I need help to replicate this PHP regex in JavaScript:
#\<code>((?:[^<]|\<(?!/?code>)|(?R))+)\</code>#
It strips all tags except those inside code
tag.
It's not possible.
You can't translate this regex to the JavaScript flavor because it uses recursion (?R)
which the JavaScript regex engine does not support.
I would suggest a different approach. I'm assuming that you want to remove everything within angle brackets including the surrounding brackets, unless those brackets are found within a <code>...</code>
block. Right?
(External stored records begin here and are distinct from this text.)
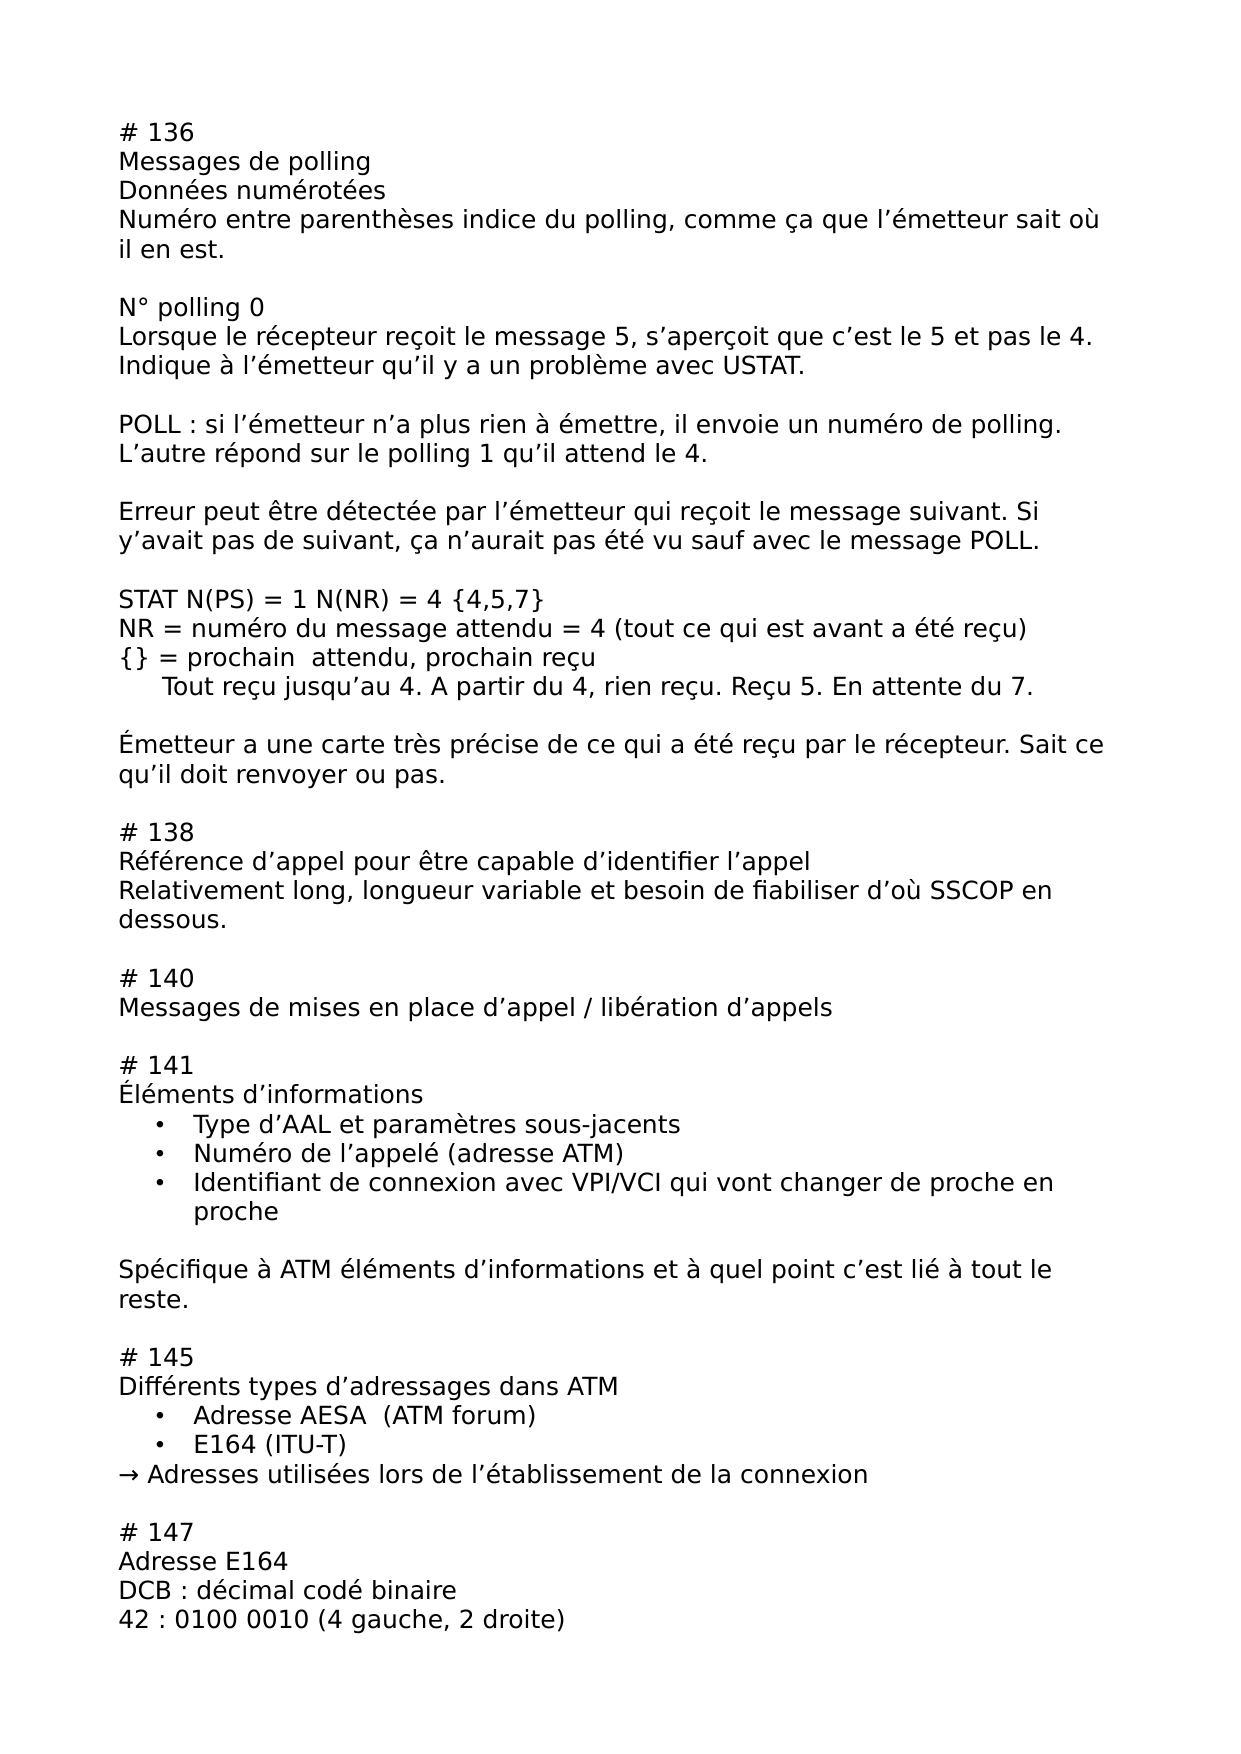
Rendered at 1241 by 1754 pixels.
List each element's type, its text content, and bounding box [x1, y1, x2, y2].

text # 147 [118, 1518, 1122, 1547]
text POLL : si l’émetteur n’a plus rien à émettre, il envoie un numéro de polling. L’autre répond sur le polling 1 qu’il attend le 4. [118, 410, 1122, 468]
text Erreur peut être détectée par l’émetteur qui reçoit le message suivant. Si y’avait pas de suivant, ça n’aurait pas été vu sauf avec le message POLL. [118, 497, 1122, 556]
list Type d’AAL et paramètres sous-jacents [156, 1110, 1122, 1139]
text 42 : 0100 0010 (4 gauche, 2 droite) [118, 1606, 1122, 1635]
text N° polling 0 [118, 293, 1122, 322]
text Lorsque le récepteur reçoit le message 5, s’aperçoit que c’est le 5 et pas le 4. Indique à l’émetteur qu’il y a un problème avec USTAT. [118, 322, 1122, 381]
list E164 (ITU-T) [156, 1431, 1122, 1460]
text Données numérotées [118, 176, 1122, 206]
text STAT N(PS) = 1 N(NR) = 4 {4,5,7} [118, 585, 1122, 614]
text DCB : décimal codé binaire [118, 1576, 1122, 1606]
text # 145 [118, 1343, 1122, 1372]
text Référence d’appel pour être capable d’identifier l’appel [118, 847, 1122, 876]
text Messages de polling [118, 147, 1122, 176]
text NR = numéro du message attendu = 4 (tout ce qui est avant a été reçu) [118, 614, 1122, 643]
text # 140 [118, 964, 1122, 993]
text # 138 [118, 818, 1122, 847]
text Relativement long, longueur variable et besoin de fiabiliser d’où SSCOP en dessous. [118, 876, 1122, 935]
list Identifiant de connexion avec VPI/VCI qui vont changer de proche en proche [156, 1168, 1122, 1226]
text Adresse E164 [118, 1547, 1122, 1576]
text Éléments d’informations [118, 1081, 1122, 1110]
text Messages de mises en place d’appel / libération d’appels [118, 993, 1122, 1022]
list Adresse AESA (ATM forum) [156, 1401, 1122, 1431]
text Différents types d’adressages dans ATM [118, 1372, 1122, 1401]
text # 136 [118, 118, 1122, 147]
text # 141 [118, 1051, 1122, 1081]
text Spécifique à ATM éléments d’informations et à quel point c’est lié à tout le reste. [118, 1256, 1122, 1314]
text Numéro entre parenthèses indice du polling, comme ça que l’émetteur sait où il en est. [118, 206, 1122, 264]
text {} = prochain attendu, prochain reçu [118, 643, 1122, 672]
text Tout reçu jusqu’au 4. A partir du 4, rien reçu. Reçu 5. En attente du 7. [118, 672, 1122, 701]
text → Adresses utilisées lors de l’établissement de la connexion [118, 1460, 1122, 1489]
list Numéro de l’appelé (adresse ATM) [156, 1139, 1122, 1168]
text Émetteur a une carte très précise de ce qui a été reçu par le récepteur. Sait ce qu’il doit renvoyer ou pas. [118, 731, 1122, 789]
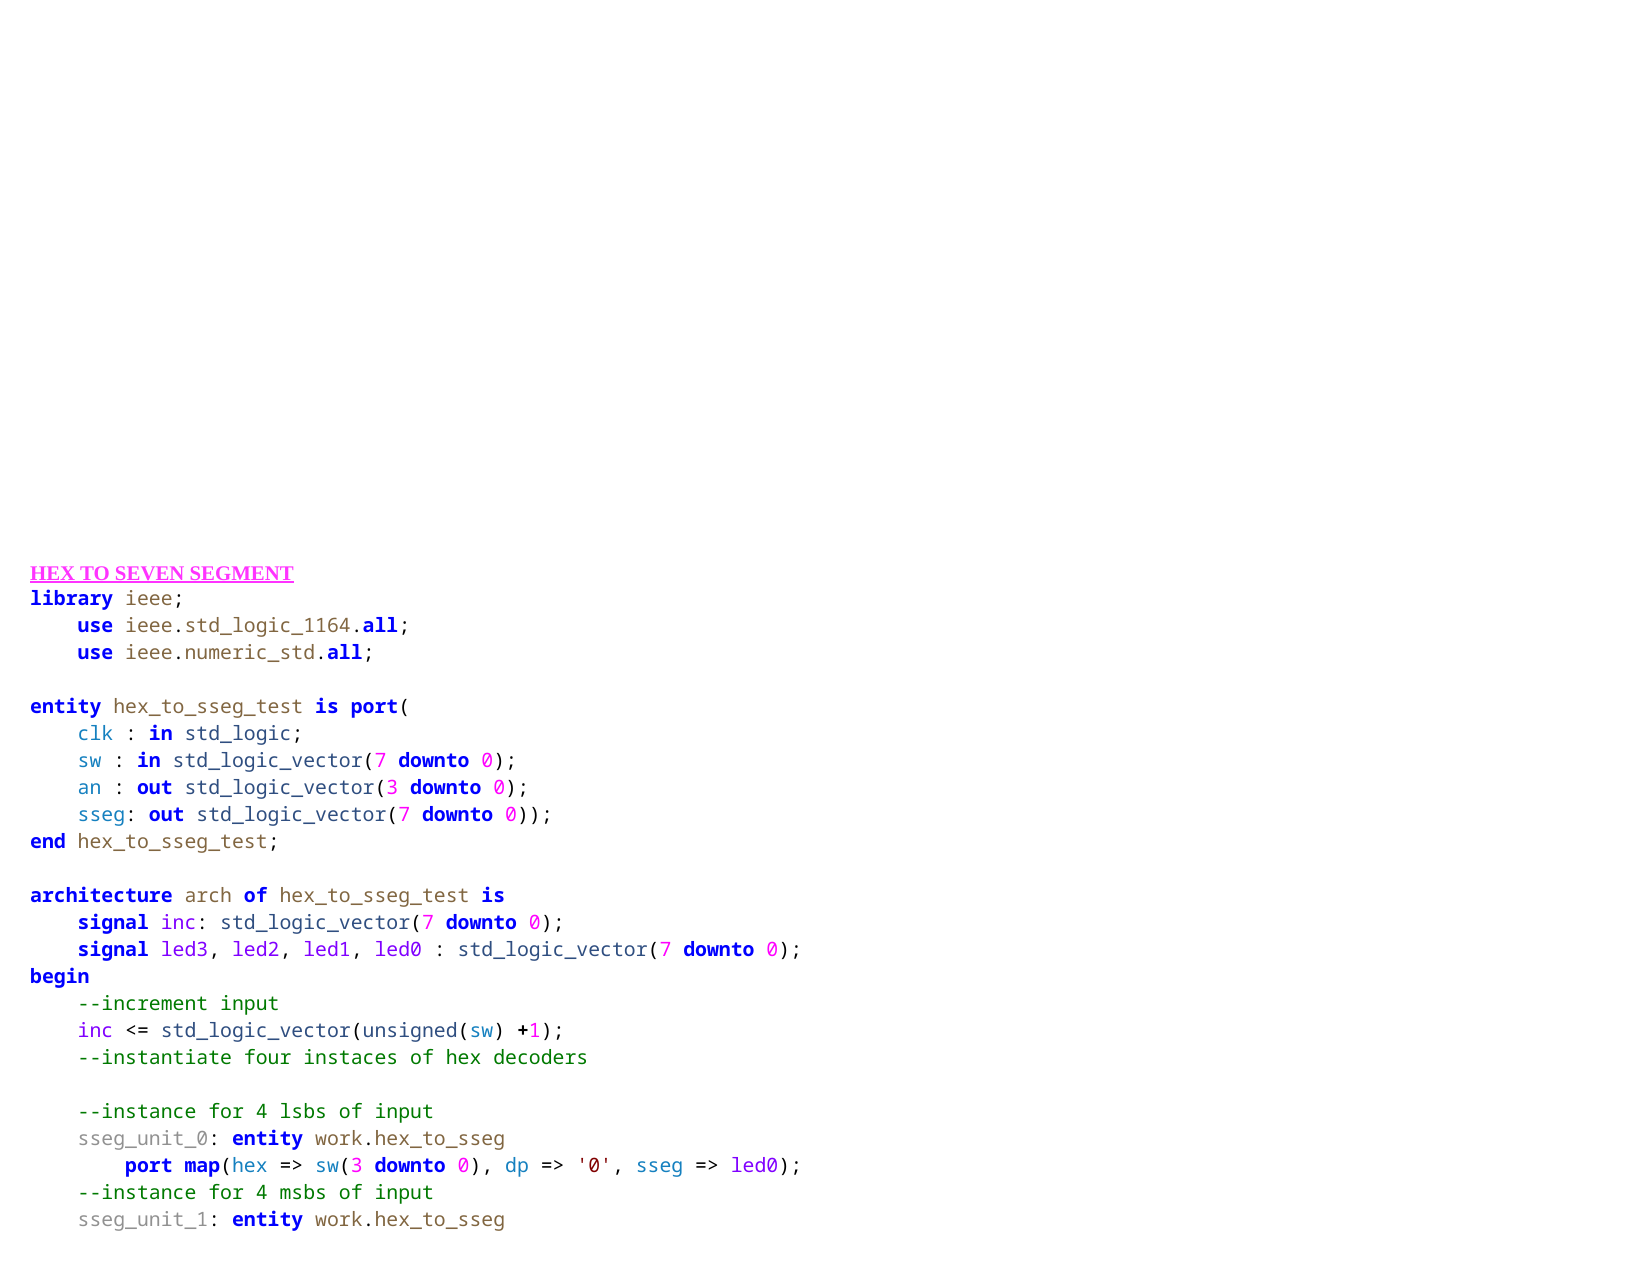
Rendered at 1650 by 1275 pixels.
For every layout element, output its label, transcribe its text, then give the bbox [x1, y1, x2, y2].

text --instance for 4 lsbs of input [30, 1097, 1620, 1124]
text use ieee.numeric_std.all; [30, 639, 1620, 666]
text begin [30, 962, 1620, 989]
text use ieee.std_logic_1164.all; [30, 612, 1620, 639]
text sw : in std_logic_vector(7 downto 0); [30, 747, 1620, 773]
text --increment input [30, 989, 1620, 1016]
text library ieee; [30, 585, 1620, 612]
text sseg_unit_1: entity work.hex_to_sseg [30, 1205, 1620, 1232]
text clk : in std_logic; [30, 719, 1620, 747]
text architecture arch of hex_to_sseg_test is [30, 881, 1620, 908]
text signal led3, led2, led1, led0 : std_logic_vector(7 downto 0); [30, 935, 1620, 962]
text an : out std_logic_vector(3 downto 0); [30, 773, 1620, 801]
text sseg_unit_0: entity work.hex_to_sseg [30, 1124, 1620, 1151]
text inc <= std_logic_vector(unsigned(sw) +1); [30, 1016, 1620, 1043]
text --instance for 4 msbs of input [30, 1178, 1620, 1205]
text port map(hex => sw(3 downto 0), dp => '0', sseg => led0); [30, 1151, 1620, 1178]
text --instantiate four instaces of hex decoders [30, 1043, 1620, 1070]
text sseg: out std_logic_vector(7 downto 0)); [30, 801, 1620, 827]
text entity hex_to_sseg_test is port( [30, 693, 1620, 719]
text end hex_to_sseg_test; [30, 827, 1620, 854]
text HEX TO SEVEN SEGMENT [30, 561, 1620, 585]
text signal inc: std_logic_vector(7 downto 0); [30, 908, 1620, 935]
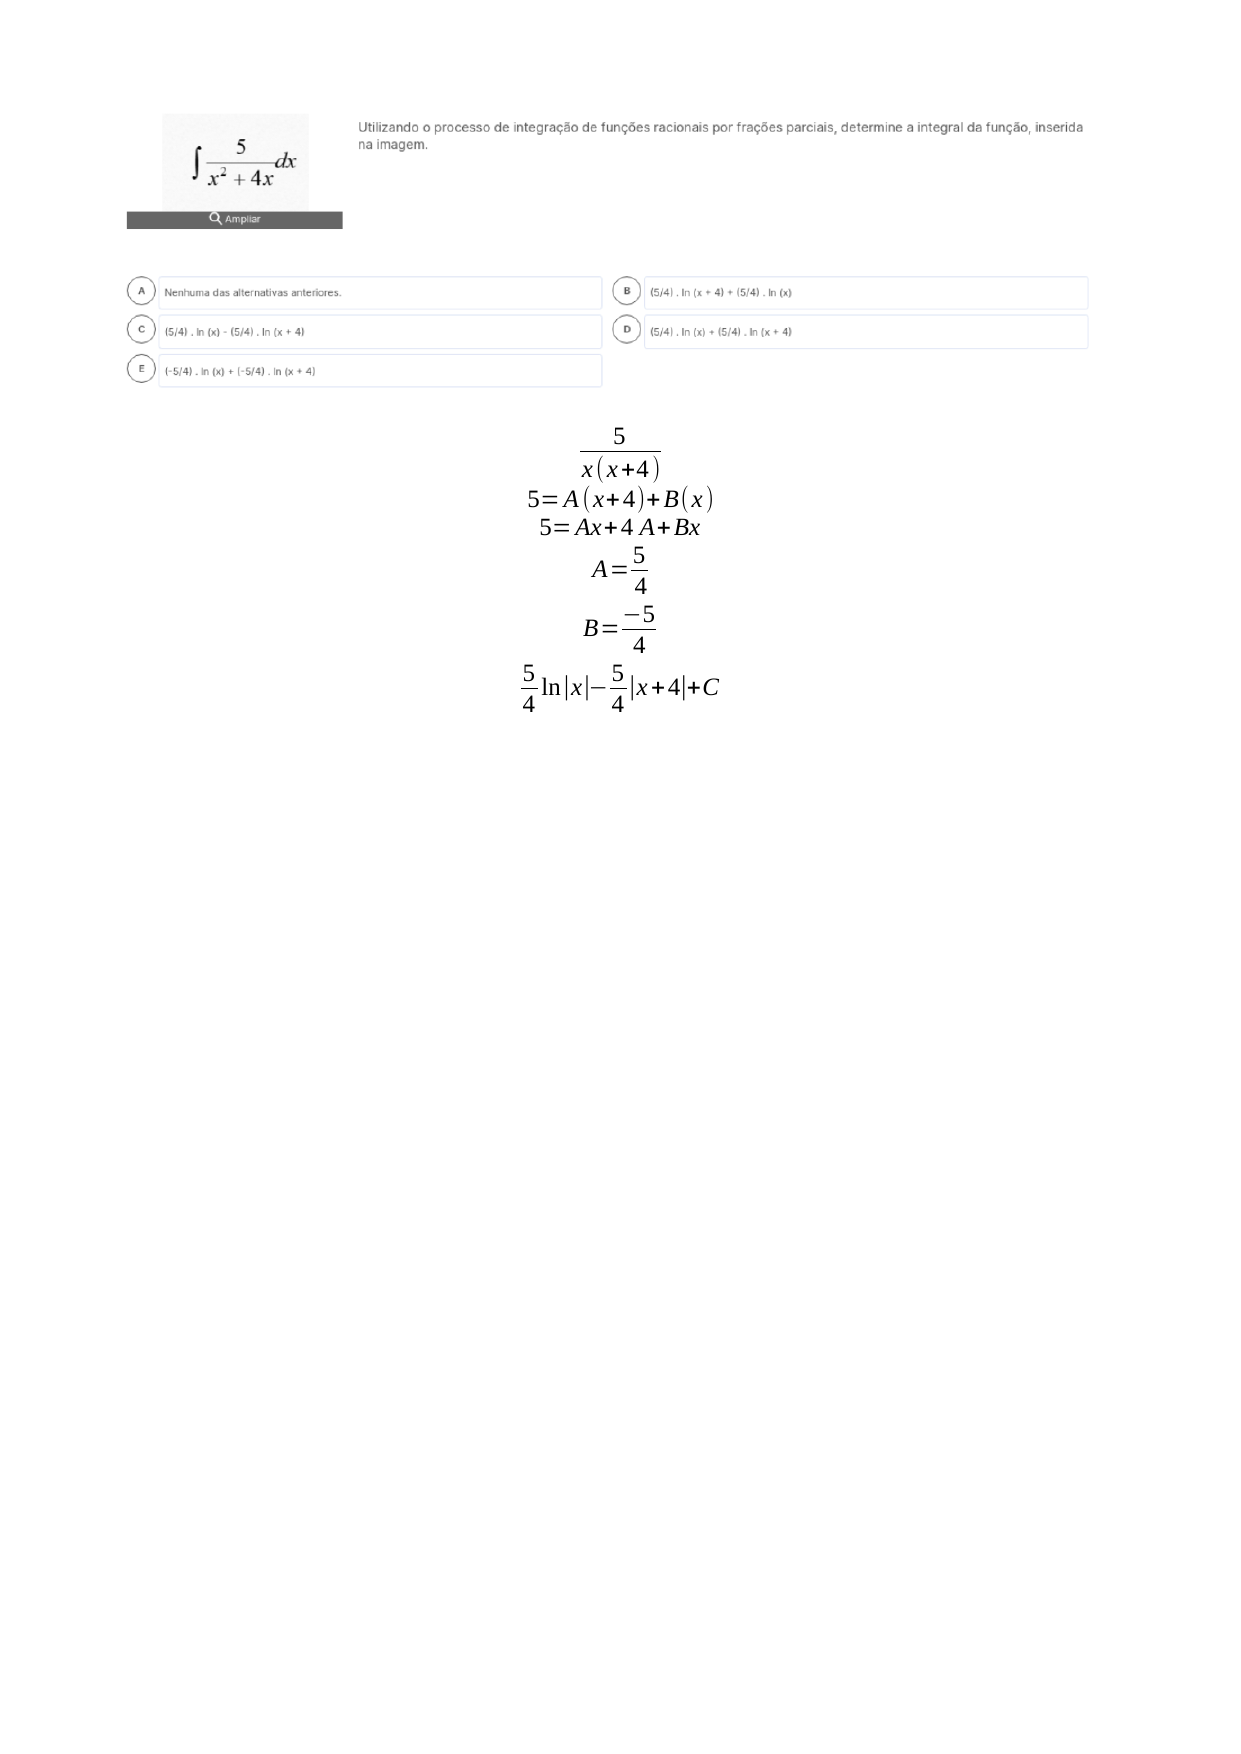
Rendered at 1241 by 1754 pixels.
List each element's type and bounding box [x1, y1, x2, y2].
Well, the best thing a JavaScript regex (which does not even support lookbehind assertions) can do for you would be this:
result = subject.replace(/<(?!\/code)[^<>]*>\s*(?!(?:(?!<code>)[\s\S])*<\/code>)/g, "");
What this does (unfortunately, JavaScript doesn't even support verbose regexes, either; this regex is hard to wrap your head around...):
< # Match a <
(?!/code) # (unless it's part of a </code> tag)
[^<>]* # and any number of non-bracket characters
> # followed by >
\s* # and any whitespace.
(?! # Assert that we can't match the following here:
(?: # The following expression:
(?! # Unless we are right before a
<code> # <code> tag
) # Then match
[\s\S] # any character
)* # any number of times
</code> # until the next </code> tag
) # End of lookahead assertion
This ensures that we only match a tag if the next <code>
/</code>
tag that follows is an opening <code>
tag, not a closing </code>
tag (or if no such tag follows at all).
So it transforms
This <b> is bold </b> text,
but we want <code> these <i> tags <b> here </b> to remain </i> </code>
while those <b> can be deleted</b>.
into
This is bold text,
but we want <code> these <i> tags <b> here </b> to remain </i> </code>
while those can be deleted.
If you want to remove the code
tags themselves, too, you can use
result = subject.replace(/<[^<>]*>\s*(?!(?:(?!<code>)[\s\S])*<\/code>)|<code>\s*/g, "");
which will give the result
This is bold text,
but we want these <i> tags <b> here </b> to remain </i>
while those can be deleted.
None of these regexes work if code
tags can be nested, though.
If you want to do this in JavaScript, my guess is that you're probably working in an environment where you've already got a full-fledged set of HTML parsing and traversal tools at hand -- the browser DOM.
If that is indeed the case, the generally good advice that regular expressions aren't the ideal tool for working with markup applies doubly here, and you might consider doing something else instead.
Getting a given piece of markup into a form where you can manipulate it using the DOM interface is pretty straightforward:
var working = document.createElement('div'); //create a new empty element
working.innerHTML = sourceToSanitize; //put your HTML source inside it
var sanitized = sanitize(working); //call sanitization function!
Now you'd just need a sanitize
function you can call on that element that will traverse every node in the DOM tree within it, and give you back a fragment of transformed HTML.
Something like this might work:
function sanitize(emt) {
if(emt.nodeType == 3) // terminal cond #1: just return text nodes
return emt.textContent;
if(emt.nodeType != 1) // terminal cond #2: non-text/element nodes yield null
return null;
if(emt.tagName=='code' || emt.tagName=='CODE') //#3: code tags returned untouched
return outerHTML(emt);
// recurse over all child nodes
var schf = [], // *S*anitized *C*hild *H*TML *F*ragments
children = emt.childNodes;
for(var i=0,z=children.length; i<z; i++)
schf.push(sanitize(children[i]));
return schf.join(''); // smoosh results together and serve fresh!
}
function outerHTML(emt) {
if(emt.outerHTML) return emt.outerHTML;
var tmp = document.createElement('div');
tmp.appendChild(emt.cloneNode(true));
return tmp.innerHTML;
}
[code]
matches a single letter, either c, o, d, or e. At least the brackets would have to be escaped.